Supplied passage below:

- Location of M'Rara commune within El M'Ghair Province
- M'Rara Location of M'Rara within Algeria
- Coordinates: 33°28′36″N 5°39′37″E﻿ / ﻿33.47667°N 5.66028°E
- Country: Algeria
- Province: El M'Ghair Province
- District: Djamaa District
- Elevation: 113 m (371 ft)

Population (2008)
- • Total: 7,999
- Time zone: UTC+1 (CET)

= M'Rara =

M'Rara (ﻣﺮارة) is a town and commune in Djamaa District, El M'Ghair Province, Algeria. According to the 2008 census it has a population of 7,999, up from 5,976 in 1998, with an annual growth rate of 3.0%.

==Climate==

M'Rara has a hot desert climate (Köppen climate classification BWh), with very hot summers and mild winters, and very little precipitation throughout the year.

Climate data for M'Rara
| Month | Jan | Feb | Mar | Apr | May | Jun | Jul | Aug | Sep | Oct | Nov | Dec | Year |
| Mean daily maximum °C (°F) | 16.4 (61.5) | 19.0 (66.2) | 22.9 (73.2) | 27.8 (82.0) | 32.8 (91.0) | 37.7 (99.9) | 41.5 (106.7) | 40.7 (105.3) | 35.4 (95.7) | 28.5 (83.3) | 21.6 (70.9) | 17.0 (62.6) | 28.4 (83.2) |
| Daily mean °C (°F) | 10.2 (50.4) | 12.5 (54.5) | 16.0 (60.8) | 20.4 (68.7) | 25.2 (77.4) | 30.2 (86.4) | 33.4 (92.1) | 32.7 (90.9) | 28.3 (82.9) | 21.9 (71.4) | 15.4 (59.7) | 11.0 (51.8) | 21.4 (70.6) |
| Mean daily minimum °C (°F) | 4.0 (39.2) | 6.1 (43.0) | 9.2 (48.6) | 13.0 (55.4) | 17.6 (63.7) | 22.8 (73.0) | 25.3 (77.5) | 24.7 (76.5) | 21.3 (70.3) | 15.3 (59.5) | 9.2 (48.6) | 5.1 (41.2) | 14.5 (58.0) |
| Average precipitation mm (inches) | 8 (0.3) | 4 (0.2) | 11 (0.4) | 8 (0.3) | 6 (0.2) | 1 (0.0) | 1 (0.0) | 1 (0.0) | 6 (0.2) | 11 (0.4) | 11 (0.4) | 11 (0.4) | 79 (2.8) |
Source: climate-data.org

==Transportation==

The main road out of M'Rara to the east joins the N3 highway at Djamaa. The N3 connects Biskra in the north to Touggourt in the south.

==Education==

3.2% of the population has a tertiary education, and another 10.5% has completed secondary education. The overall literacy rate is 64.3%, and is 73.1% among males and 55.0% among females.

End of Supplied passage.
Dataset entries below:

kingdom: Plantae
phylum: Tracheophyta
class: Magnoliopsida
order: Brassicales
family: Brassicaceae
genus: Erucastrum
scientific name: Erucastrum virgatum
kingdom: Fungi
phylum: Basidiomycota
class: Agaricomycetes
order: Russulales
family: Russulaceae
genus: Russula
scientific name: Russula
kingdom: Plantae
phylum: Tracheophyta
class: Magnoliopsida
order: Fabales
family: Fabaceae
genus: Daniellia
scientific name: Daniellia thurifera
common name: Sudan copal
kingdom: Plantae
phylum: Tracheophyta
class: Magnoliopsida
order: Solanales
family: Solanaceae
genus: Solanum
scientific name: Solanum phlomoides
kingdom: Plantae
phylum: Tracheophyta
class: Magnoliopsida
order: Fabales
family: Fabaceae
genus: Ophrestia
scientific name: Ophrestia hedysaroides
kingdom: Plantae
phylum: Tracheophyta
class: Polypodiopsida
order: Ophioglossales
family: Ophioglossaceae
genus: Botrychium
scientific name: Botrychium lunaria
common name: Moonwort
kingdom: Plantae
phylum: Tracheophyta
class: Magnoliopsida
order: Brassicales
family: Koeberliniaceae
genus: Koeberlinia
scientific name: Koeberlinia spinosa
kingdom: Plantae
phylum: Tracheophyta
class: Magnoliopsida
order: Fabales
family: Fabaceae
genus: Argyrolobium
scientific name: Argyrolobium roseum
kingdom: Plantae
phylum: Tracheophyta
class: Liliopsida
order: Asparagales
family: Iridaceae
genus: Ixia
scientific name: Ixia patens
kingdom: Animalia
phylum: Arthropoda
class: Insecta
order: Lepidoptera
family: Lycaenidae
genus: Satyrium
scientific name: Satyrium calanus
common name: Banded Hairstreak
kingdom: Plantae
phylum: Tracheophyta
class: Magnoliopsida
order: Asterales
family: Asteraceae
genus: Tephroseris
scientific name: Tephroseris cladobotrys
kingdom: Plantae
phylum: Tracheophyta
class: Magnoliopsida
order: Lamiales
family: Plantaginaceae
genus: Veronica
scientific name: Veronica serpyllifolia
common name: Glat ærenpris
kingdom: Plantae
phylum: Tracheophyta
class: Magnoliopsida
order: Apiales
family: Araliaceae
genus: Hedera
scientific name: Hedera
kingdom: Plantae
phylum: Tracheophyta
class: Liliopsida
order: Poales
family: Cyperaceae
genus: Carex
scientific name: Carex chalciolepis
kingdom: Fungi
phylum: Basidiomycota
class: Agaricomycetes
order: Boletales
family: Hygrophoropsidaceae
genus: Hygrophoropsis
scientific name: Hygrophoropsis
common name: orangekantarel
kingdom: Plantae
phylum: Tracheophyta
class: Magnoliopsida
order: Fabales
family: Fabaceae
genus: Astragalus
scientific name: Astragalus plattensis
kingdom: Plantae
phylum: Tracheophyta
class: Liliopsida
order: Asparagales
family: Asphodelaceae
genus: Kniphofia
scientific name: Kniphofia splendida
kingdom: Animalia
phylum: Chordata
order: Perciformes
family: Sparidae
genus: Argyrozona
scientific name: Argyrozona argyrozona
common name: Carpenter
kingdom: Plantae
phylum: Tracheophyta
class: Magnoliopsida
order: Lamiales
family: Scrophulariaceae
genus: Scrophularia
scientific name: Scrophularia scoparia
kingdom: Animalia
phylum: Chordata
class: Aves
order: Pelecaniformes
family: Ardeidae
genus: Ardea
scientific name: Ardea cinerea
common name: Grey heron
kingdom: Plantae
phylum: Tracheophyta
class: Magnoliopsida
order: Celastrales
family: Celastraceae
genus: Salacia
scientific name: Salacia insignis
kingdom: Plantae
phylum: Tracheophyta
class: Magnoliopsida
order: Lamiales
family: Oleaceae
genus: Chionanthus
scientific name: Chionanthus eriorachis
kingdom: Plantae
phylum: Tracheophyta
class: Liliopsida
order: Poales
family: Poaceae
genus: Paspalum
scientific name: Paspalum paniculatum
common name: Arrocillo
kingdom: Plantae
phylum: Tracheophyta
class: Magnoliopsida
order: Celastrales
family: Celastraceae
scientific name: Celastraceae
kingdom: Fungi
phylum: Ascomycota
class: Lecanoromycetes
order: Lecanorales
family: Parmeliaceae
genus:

End of Dataset entries.

#### Exercise details
From the article on M'Rara, return the part that opens with the words containing "M'Rara (ﻣﺮارة) is" and closes with "rate of 3.0%.". The collected data play no part in this exercise.

#### Finished exercise
M'Rara (ﻣﺮارة) is a town and commune in Djamaa District, El M'Ghair Province, Algeria. According to the 2008 census it has a population of 7,999, up from 5,976 in 1998, with an annual growth rate of 3.0%.